そのうえでさらに、十数の“やめるべき処方箋”リストも挙げている。たとえば以下のようなものだ。

・農産物の買取保証価格制度
・輸入関税および輸出入制限
・家賃統制
・最低賃金法
・詳細な産業規制
・ラジオ・テレビの規制
・社会保障制度
・職業免許制度
・公共住宅
・徴兵制度
・国立公園の管理
・郵便事業の独占
・公共事業による雇用創出
・企業への直接補助金
(など)

自由放任を良しとする氏の特徴がよく表れているが、これらは当時すでにニューディーラーたちが行っていたか、行おうとしていたことに符合する。そんなものは無用であるばかりか害すらあり、介入せずに市場に任せておけば良く、その経済主体の自由こそが経済的な適切さと政治的な正しさを担保するのだと宣言する。新古典派(経済学)を基本とした新自由主義(の政治)の時代の到来を予言したのである。

「経済的自由は、それ自体が目的であるだけでなく、不可欠な政治的自由の手段でもある。」
「政府の役割は、ルールを作り、審判をすることであり、プレイヤーとしてゲームに参加することではない。」
「自由市場は、差別をなくす最も効果的な手段である。

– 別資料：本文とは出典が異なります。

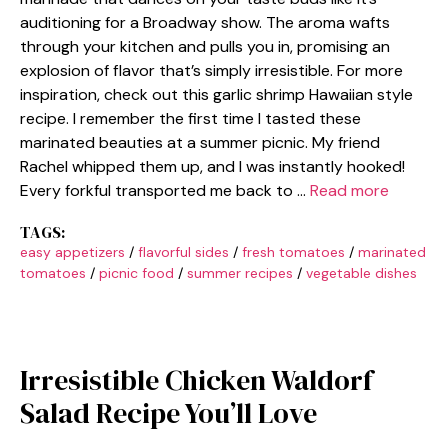
auditioning for a Broadway show. The aroma wafts
through your kitchen and pulls you in, promising an
explosion of flavor that’s simply irresistible. For more
inspiration, check out this garlic shrimp Hawaiian style
recipe. I remember the first time I tasted these
marinated beauties at a summer picnic. My friend
Rachel whipped them up, and I was instantly hooked!
Every forkful transported me back to …
Read more
TAGS:
easy appetizers
/
flavorful sides
/
fresh tomatoes
/
marinated
tomatoes
/
picnic food
/
summer recipes
/
vegetable dishes
Irresistible Chicken Waldorf
Salad Recipe You’ll Love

」

(フリードマン『資本主義と自由』)

フリードマンへのスティグリッツの世紀の反論

それらへのスティグリッツの反論だが、これはまず氏の発言から直接引くほうが良いだろう。

私は1960年代後半に、シカゴ大学で開催したセミナーでフリードマンと対談するにあたって、市場は効率的にリスクに対処できないことを証明してみせたことがある。私が一連の論文を通じて立証したその結果は、執筆から半世紀がたったいまも論破されていない。
そのときの対談は、間違っているのは私であり、市場は効率的だというフリードマンの主張から始まった。そこで私は、自分の証明のどこに誤りがあるのかを指摘するよう相手に要請した。ところがフリードマンは、自分の主張や市場信仰に立ち返るばかりで、結局対談は行き詰まってしまった。